- _Required work_
All entries below are to be set down again, identical to the source.

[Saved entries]
= = = =

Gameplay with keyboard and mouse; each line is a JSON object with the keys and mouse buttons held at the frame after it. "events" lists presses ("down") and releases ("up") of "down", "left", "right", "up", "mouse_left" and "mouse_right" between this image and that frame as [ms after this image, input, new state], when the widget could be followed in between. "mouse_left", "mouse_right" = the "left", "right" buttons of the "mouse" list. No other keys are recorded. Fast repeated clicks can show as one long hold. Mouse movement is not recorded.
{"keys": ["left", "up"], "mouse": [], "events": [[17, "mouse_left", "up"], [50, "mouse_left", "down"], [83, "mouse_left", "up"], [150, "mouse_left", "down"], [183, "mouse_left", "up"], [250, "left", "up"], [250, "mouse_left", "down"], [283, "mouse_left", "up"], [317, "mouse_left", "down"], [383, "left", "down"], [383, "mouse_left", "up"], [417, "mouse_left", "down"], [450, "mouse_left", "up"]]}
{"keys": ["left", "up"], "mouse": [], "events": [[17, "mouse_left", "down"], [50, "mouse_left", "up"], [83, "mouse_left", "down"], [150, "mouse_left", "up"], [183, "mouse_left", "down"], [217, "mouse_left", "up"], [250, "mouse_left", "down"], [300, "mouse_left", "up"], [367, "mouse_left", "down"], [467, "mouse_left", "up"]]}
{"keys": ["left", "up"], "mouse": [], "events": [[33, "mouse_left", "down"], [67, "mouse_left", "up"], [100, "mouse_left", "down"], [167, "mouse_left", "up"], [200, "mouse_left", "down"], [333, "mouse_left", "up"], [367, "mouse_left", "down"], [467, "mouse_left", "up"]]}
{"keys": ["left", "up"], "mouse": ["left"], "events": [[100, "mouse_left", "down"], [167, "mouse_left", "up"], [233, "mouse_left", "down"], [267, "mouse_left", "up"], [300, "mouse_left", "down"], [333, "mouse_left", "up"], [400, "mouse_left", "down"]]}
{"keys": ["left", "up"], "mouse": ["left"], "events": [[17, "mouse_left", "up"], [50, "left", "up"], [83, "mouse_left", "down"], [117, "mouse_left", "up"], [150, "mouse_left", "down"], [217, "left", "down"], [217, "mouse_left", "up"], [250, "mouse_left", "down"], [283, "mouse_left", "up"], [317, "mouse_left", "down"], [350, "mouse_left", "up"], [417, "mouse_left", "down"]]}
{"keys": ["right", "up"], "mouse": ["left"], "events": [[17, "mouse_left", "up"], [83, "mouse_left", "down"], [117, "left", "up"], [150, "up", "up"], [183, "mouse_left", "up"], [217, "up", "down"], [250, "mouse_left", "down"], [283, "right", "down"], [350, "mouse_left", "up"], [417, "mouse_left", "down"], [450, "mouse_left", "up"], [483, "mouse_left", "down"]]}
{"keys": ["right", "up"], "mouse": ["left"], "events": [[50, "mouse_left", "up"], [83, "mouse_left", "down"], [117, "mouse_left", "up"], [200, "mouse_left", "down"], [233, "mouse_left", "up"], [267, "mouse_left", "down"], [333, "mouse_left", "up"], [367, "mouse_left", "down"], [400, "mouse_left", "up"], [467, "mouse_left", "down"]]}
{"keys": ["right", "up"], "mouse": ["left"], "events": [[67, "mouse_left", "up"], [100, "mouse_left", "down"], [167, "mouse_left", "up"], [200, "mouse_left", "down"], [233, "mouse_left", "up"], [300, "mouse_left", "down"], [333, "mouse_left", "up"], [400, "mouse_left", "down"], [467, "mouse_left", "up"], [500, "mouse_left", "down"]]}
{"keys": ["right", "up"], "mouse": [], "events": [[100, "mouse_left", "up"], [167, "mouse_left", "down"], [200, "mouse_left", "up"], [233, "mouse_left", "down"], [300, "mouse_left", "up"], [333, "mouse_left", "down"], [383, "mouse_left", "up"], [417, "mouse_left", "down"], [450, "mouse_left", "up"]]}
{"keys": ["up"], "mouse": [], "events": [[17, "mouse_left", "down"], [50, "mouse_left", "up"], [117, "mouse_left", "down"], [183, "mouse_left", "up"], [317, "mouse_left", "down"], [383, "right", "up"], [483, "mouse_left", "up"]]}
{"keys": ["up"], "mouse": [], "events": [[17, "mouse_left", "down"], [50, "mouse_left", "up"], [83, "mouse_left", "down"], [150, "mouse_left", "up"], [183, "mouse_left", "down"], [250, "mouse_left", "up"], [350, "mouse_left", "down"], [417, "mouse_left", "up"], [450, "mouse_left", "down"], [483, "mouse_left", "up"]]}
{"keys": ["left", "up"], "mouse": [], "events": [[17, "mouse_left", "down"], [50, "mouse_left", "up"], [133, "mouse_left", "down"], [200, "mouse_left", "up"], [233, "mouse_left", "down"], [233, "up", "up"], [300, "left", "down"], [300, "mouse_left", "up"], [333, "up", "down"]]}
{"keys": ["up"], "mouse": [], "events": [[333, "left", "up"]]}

= = = =

- _Answer below_
Gameplay with keyboard and mouse; each line is a JSON object with the keys and mouse buttons held at the frame after it. "events" lists presses ("down") and releases ("up") of "down", "left", "right", "up", "mouse_left" and "mouse_right" between this image and that frame as [ms after this image, input, new state], when the widget could be followed in between. "mouse_left", "mouse_right" = the "left", "right" buttons of the "mouse" list. No other keys are recorded. Fast repeated clicks can show as one long hold. Mouse movement is not recorded.
{"keys": ["left", "up"], "mouse": [], "events": [[17, "mouse_left", "up"], [50, "mouse_left", "down"], [83, "mouse_left", "up"], [150, "mouse_left", "down"], [183, "mouse_left", "up"], [250, "left", "up"], [250, "mouse_left", "down"], [283, "mouse_left", "up"], [317, "mouse_left", "down"], [383, "left", "down"], [383, "mouse_left", "up"], [417, "mouse_left", "down"], [450, "mouse_left", "up"]]}
{"keys": ["left", "up"], "mouse": [], "events": [[17, "mouse_left", "down"], [50, "mouse_left", "up"], [83, "mouse_left", "down"], [150, "mouse_left", "up"], [183, "mouse_left", "down"], [217, "mouse_left", "up"], [250, "mouse_left", "down"], [300, "mouse_left", "up"], [367, "mouse_left", "down"], [467, "mouse_left", "up"]]}
{"keys": ["left", "up"], "mouse": [], "events": [[33, "mouse_left", "down"], [67, "mouse_left", "up"], [100, "mouse_left", "down"], [167, "mouse_left", "up"], [200, "mouse_left", "down"], [333, "mouse_left", "up"], [367, "mouse_left", "down"], [467, "mouse_left", "up"]]}
{"keys": ["left", "up"], "mouse": ["left"], "events": [[100, "mouse_left", "down"], [167, "mouse_left", "up"], [233, "mouse_left", "down"], [267, "mouse_left", "up"], [300, "mouse_left", "down"], [333, "mouse_left", "up"], [400, "mouse_left", "down"]]}
{"keys": ["left", "up"], "mouse": ["left"], "events": [[17, "mouse_left", "up"], [50, "left", "up"], [83, "mouse_left", "down"], [117, "mouse_left", "up"], [150, "mouse_left", "down"], [217, "left", "down"], [217, "mouse_left", "up"], [250, "mouse_left", "down"], [283, "mouse_left", "up"], [317, "mouse_left", "down"], [350, "mouse_left", "up"], [417, "mouse_left", "down"]]}
{"keys": ["right", "up"], "mouse": ["left"], "events": [[17, "mouse_left", "up"], [83, "mouse_left", "down"], [117, "left", "up"], [150, "up", "up"], [183, "mouse_left", "up"], [217, "up", "down"], [250, "mouse_left", "down"], [283, "right", "down"], [350, "mouse_left", "up"], [417, "mouse_left", "down"], [450, "mouse_left", "up"], [483, "mouse_left", "down"]]}
{"keys": ["right", "up"], "mouse": ["left"], "events": [[50, "mouse_left", "up"], [83, "mouse_left", "down"], [117, "mouse_left", "up"], [200, "mouse_left", "down"], [233, "mouse_left", "up"], [267, "mouse_left", "down"], [333, "mouse_left", "up"], [367, "mouse_left", "down"], [400, "mouse_left", "up"], [467, "mouse_left", "down"]]}
{"keys": ["right", "up"], "mouse": ["left"], "events": [[67, "mouse_left", "up"], [100, "mouse_left", "down"], [167, "mouse_left", "up"], [200, "mouse_left", "down"], [233, "mouse_left", "up"], [300, "mouse_left", "down"], [333, "mouse_left", "up"], [400, "mouse_left", "down"], [467, "mouse_left", "up"], [500, "mouse_left", "down"]]}
{"keys": ["right", "up"], "mouse": [], "events": [[100, "mouse_left", "up"], [167, "mouse_left", "down"], [200, "mouse_left", "up"], [233, "mouse_left", "down"], [300, "mouse_left", "up"], [333, "mouse_left", "down"], [383, "mouse_left", "up"], [417, "mouse_left", "down"], [450, "mouse_left", "up"]]}
{"keys": ["up"], "mouse": [], "events": [[17, "mouse_left", "down"], [50, "mouse_left", "up"], [117, "mouse_left", "down"], [183, "mouse_left", "up"], [317, "mouse_left", "down"], [383, "right", "up"], [483, "mouse_left", "up"]]}
{"keys": ["up"], "mouse": [], "events": [[17, "mouse_left", "down"], [50, "mouse_left", "up"], [83, "mouse_left", "down"], [150, "mouse_left", "up"], [183, "mouse_left", "down"], [250, "mouse_left", "up"], [350, "mouse_left", "down"], [417, "mouse_left", "up"], [450, "mouse_left", "down"], [483, "mouse_left", "up"]]}
{"keys": ["left", "up"], "mouse": [], "events": [[17, "mouse_left", "down"], [50, "mouse_left", "up"], [133, "mouse_left", "down"], [200, "mouse_left", "up"], [233, "mouse_left", "down"], [233, "up", "up"], [300, "left", "down"], [300, "mouse_left", "up"], [333, "up", "down"]]}
{"keys": ["up"], "mouse": [], "events": [[333, "left", "up"]]}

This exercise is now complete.